● **WORK REQUIRED**: Copy all of the records word for word.

==*==

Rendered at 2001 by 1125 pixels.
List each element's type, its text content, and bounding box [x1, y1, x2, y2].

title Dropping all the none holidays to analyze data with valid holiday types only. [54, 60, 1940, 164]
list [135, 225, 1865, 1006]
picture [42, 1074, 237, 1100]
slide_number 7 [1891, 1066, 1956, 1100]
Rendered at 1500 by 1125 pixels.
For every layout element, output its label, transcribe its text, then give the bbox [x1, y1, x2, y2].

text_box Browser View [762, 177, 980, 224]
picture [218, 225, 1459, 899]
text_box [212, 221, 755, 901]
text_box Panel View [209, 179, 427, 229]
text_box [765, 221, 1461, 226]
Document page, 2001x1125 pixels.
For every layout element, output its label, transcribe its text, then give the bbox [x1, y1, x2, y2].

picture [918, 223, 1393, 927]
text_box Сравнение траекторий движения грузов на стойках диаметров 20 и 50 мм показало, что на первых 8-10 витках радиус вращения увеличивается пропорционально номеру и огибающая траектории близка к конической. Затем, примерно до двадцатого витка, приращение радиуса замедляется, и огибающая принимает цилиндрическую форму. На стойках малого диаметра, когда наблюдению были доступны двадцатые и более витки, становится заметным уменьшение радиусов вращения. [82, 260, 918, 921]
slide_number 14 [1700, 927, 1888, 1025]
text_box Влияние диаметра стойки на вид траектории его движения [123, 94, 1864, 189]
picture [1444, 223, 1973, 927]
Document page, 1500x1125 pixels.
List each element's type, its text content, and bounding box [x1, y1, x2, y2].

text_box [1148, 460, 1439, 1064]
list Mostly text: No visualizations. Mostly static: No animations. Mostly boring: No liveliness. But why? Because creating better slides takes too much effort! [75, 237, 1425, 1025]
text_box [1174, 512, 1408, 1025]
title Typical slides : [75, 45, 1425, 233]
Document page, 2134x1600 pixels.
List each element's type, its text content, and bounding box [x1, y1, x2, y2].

==*==

● **FINAL ANSWER**:
Rendered at 2001 by 1125 pixels.
List each element's type, its text content, and bounding box [x1, y1, x2, y2].

title Dropping all the none holidays to analyze data with valid holiday types only. [54, 60, 1940, 164]
list [135, 225, 1865, 1006]
picture [42, 1074, 237, 1100]
slide_number 7 [1891, 1066, 1956, 1100]
Rendered at 1500 by 1125 pixels.
For every layout element, output its label, transcribe its text, then give the bbox [x1, y1, x2, y2].

text_box Browser View [762, 177, 980, 224]
picture [218, 225, 1459, 899]
text_box [212, 221, 755, 901]
text_box Panel View [209, 179, 427, 229]
text_box [765, 221, 1461, 226]
Document page, 2001x1125 pixels.
For every layout element, output its label, transcribe its text, then give the bbox [x1, y1, x2, y2].

picture [918, 223, 1393, 927]
text_box Сравнение траекторий движения грузов на стойках диаметров 20 и 50 мм показало, что на первых 8-10 витках радиус вращения увеличивается пропорционально номеру и огибающая траектории близка к конической. Затем, примерно до двадцатого витка, приращение радиуса замедляется, и огибающая принимает цилиндрическую форму. На стойках малого диаметра, когда наблюдению были доступны двадцатые и более витки, становится заметным уменьшение радиусов вращения. [82, 260, 918, 921]
slide_number 14 [1700, 927, 1888, 1025]
text_box Влияние диаметра стойки на вид траектории его движения [123, 94, 1864, 189]
picture [1444, 223, 1973, 927]
Document page, 1500x1125 pixels.
List each element's type, its text content, and bounding box [x1, y1, x2, y2].

text_box [1148, 460, 1439, 1064]
list Mostly text: No visualizations. Mostly static: No animations. Mostly boring: No liveliness. But why? Because creating better slides takes too much effort! [75, 237, 1425, 1025]
text_box [1174, 512, 1408, 1025]
title Typical slides : [75, 45, 1425, 233]
Document page, 2134x1600 pixels.
List each element's type, its text content, and bounding box [x1, y1, x2, y2].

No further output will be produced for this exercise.